Following completion of the new Civic Centre in March 1962, the Town Clerk and his staff moved there, having been at Pounds House since 1941.  Eighteen months later, after lengthy discussions, work started in August 1963 to convert the house into a social and cultural centre.  It included replacing the temporary roof above the south part of the house which had been there since [date needed].  

When completed in July 1964, there was a branch library and two meeting rooms on the first floor, and a café and space for a children’s welfare clinic on the ground floor.  There were also two flatlets for the use of staff.  The house was painted inside in pastel shades with pale lemon walls in the hall, and pink in the café and children’s clinic.  All the main rooms had Wedgwood blue ceilings with the plaster work picked out in white. 

The café opened onto the arcaded porch and south terrace where there were small tables with sun umbrellas. 

Enjoying refreshments on the south terrace in the sunshine. (The Box accession reference 3488/6561)

This popular time in the house’s history ended abruptly on 7th March 1991 when [part of the house] caught fire.  The house was restored and it re-opened in September 1992.  However, the library had been moved into Hope Baptist Church Hall by then and although Pounds House remained a popular place for functions including wedding receptions, its other uses gradually changed to include offices and a hearing and sight centre. 

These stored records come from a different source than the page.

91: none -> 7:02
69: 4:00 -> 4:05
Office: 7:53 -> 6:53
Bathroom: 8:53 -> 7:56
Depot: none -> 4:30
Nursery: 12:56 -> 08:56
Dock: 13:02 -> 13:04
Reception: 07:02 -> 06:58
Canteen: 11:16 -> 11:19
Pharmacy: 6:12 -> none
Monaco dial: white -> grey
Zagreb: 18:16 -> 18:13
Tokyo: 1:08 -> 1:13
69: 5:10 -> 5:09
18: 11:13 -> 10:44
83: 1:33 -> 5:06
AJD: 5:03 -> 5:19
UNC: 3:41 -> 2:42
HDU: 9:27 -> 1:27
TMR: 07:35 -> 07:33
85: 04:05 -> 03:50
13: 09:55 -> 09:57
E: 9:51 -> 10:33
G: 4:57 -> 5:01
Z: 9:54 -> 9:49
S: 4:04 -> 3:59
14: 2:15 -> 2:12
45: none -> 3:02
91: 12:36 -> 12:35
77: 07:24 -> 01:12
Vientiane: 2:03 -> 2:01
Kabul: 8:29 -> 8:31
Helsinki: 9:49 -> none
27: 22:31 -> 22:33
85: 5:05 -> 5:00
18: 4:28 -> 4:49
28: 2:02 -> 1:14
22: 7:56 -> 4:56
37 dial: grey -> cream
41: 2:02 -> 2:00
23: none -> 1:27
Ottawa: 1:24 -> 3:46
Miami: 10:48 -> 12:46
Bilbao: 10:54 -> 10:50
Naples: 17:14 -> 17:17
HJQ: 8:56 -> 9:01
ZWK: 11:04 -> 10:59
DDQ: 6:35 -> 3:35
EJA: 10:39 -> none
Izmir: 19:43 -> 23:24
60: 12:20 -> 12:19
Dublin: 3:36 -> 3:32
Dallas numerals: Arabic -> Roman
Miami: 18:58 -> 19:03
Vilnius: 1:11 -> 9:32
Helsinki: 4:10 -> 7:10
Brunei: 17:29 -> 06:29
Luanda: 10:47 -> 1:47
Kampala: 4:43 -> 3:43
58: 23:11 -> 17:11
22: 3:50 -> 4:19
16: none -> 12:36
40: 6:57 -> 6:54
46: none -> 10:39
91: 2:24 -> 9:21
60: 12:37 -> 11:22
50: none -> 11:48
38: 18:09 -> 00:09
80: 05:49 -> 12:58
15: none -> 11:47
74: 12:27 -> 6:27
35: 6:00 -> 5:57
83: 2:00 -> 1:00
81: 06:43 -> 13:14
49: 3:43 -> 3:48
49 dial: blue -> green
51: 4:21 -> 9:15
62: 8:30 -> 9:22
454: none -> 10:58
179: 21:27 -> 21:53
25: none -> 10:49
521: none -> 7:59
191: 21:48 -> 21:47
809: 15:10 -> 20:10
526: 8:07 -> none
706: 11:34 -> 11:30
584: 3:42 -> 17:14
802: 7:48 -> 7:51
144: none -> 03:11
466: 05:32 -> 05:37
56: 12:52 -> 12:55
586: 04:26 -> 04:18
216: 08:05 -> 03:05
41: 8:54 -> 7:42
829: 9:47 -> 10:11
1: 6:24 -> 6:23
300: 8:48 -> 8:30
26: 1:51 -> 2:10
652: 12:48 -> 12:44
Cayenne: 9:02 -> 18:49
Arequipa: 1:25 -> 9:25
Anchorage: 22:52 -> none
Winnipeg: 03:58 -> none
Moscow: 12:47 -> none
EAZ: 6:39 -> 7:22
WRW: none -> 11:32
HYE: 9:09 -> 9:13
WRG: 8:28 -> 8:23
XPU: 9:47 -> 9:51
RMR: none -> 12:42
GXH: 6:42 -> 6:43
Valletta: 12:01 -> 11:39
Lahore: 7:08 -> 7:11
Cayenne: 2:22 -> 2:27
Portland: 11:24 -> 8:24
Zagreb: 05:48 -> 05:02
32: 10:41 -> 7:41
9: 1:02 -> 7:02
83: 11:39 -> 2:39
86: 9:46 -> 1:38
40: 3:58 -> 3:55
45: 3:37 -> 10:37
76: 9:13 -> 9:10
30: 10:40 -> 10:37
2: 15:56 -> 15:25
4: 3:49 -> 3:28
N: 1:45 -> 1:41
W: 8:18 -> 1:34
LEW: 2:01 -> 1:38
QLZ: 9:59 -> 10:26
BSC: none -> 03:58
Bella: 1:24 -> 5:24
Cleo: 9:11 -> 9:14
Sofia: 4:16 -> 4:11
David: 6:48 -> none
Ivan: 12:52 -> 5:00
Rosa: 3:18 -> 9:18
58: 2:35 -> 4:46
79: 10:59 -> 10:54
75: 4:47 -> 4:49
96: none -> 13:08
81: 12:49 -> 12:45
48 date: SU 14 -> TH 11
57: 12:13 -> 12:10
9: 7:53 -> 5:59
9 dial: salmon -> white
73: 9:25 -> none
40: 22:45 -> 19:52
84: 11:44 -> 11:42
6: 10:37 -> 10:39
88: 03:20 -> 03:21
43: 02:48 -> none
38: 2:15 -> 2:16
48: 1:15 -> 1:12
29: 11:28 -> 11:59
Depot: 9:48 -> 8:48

The catering business ended in 2008 and the ground floor was taken over by the Life Centre project team for design work, meetings and presentations.  The house’s last occupants were the Plymouth Excellence Cluster, a service which supports children’s social, emotional and mental health needs.  They left in December 2018 and the house has been kept in care and maintenance to the present time. 

The stable block 

After the war, groundsmen working in the park used parts of the stable block to store their tools and no doubt have an occasional cup of tea.  In 1991, Peverell Park Surgery applied to move their practice into the middle and south wings of the stables, the north wing having already been taken as an electricity sub-station.   In recommending approval, the Devon County Engineer and Planning Officer expressed his concern at the lack of adequate car parking spaces, a problem which has only grown worse.